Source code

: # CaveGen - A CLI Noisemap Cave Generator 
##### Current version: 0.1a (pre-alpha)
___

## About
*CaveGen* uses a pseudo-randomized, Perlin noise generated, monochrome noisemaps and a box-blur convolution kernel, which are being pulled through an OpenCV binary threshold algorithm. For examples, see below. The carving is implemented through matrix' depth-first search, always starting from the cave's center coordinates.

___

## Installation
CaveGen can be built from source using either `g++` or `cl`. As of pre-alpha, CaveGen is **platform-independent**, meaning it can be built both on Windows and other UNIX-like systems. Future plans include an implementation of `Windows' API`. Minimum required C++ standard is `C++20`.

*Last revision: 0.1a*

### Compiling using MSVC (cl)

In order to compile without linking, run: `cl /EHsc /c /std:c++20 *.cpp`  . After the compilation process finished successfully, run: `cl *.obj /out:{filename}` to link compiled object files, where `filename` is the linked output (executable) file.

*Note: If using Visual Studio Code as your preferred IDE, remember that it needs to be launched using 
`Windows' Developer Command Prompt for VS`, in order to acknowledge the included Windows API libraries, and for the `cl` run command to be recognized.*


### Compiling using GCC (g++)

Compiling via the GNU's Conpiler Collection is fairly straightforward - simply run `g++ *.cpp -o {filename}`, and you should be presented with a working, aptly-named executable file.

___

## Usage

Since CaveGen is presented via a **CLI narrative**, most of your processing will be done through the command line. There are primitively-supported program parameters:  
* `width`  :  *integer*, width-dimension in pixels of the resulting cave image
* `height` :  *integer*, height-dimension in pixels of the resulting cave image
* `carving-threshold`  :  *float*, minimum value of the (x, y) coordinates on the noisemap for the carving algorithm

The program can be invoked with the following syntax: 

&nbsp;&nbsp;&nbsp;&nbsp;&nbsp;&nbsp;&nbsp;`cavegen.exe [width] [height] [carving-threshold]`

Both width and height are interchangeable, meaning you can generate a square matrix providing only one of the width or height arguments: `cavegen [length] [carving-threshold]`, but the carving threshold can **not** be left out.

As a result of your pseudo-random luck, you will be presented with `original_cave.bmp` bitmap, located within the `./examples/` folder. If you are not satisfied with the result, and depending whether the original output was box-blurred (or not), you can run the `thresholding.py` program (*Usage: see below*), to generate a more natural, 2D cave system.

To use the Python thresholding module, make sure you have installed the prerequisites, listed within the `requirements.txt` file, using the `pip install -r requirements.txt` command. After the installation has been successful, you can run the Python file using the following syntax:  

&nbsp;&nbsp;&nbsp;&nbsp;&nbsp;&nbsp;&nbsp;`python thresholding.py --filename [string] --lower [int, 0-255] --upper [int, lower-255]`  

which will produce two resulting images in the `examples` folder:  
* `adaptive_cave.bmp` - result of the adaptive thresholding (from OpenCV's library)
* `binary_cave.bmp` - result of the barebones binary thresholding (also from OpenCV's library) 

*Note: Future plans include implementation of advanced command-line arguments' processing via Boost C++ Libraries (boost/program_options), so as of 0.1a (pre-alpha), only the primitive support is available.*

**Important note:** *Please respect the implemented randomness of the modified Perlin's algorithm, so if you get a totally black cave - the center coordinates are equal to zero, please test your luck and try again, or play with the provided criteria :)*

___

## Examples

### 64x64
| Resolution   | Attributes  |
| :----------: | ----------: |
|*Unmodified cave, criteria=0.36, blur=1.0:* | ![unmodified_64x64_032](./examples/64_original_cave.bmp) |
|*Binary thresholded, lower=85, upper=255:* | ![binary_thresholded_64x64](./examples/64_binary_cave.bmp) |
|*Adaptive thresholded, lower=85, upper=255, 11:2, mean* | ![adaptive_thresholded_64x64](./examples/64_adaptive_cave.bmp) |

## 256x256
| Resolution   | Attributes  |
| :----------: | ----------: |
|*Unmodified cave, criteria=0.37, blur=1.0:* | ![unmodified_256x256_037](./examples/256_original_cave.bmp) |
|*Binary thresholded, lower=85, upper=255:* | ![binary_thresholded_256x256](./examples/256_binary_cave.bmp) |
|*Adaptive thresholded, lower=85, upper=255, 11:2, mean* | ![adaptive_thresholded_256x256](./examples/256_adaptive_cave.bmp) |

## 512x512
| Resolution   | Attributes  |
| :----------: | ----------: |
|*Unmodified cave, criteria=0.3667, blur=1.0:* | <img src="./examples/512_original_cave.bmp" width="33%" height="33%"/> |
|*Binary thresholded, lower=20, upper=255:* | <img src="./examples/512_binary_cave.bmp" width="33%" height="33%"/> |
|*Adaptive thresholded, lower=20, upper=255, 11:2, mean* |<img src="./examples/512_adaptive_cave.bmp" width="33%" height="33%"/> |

- - -

• _PROBLEM TO WORK ON_
Recast the listing, from its first line through the line containing "### Compiling using MSVC (cl)" inclusive, as a Markdown table with the columns Index and Source Line. Number each row in Index and omit blank lines.

• _COMPLETED EXERCISE_
| Index | Source Line |
|---|---|
| 1 | Source code |
| 2 | : # CaveGen - A CLI Noisemap Cave Generator  |
| 3 | ##### Current version: 0.1a (pre-alpha) |
| 4 | ___ |
| 5 | ## About |
| 6 | *CaveGen* uses a pseudo-randomized, Perlin noise generated, monochrome noisemaps and a box-blur convolution kernel, which are being pulled through an OpenCV binary threshold algorithm. For examples, see below. The carving is implemented through matrix' depth-first search, always starting from the cave's center coordinates. |
| 7 | ___ |
| 8 | ## Installation |
| 9 | CaveGen can be built from source using either `g++` or `cl`. As of pre-alpha, CaveGen is **platform-independent**, meaning it can be built both on Windows and other UNIX-like systems. Future plans include an implementation of `Windows' API`. Minimum required C++ standard is `C++20`. |
| 10 | *Last revision: 0.1a* |
| 11 | ### Compiling using MSVC (cl) |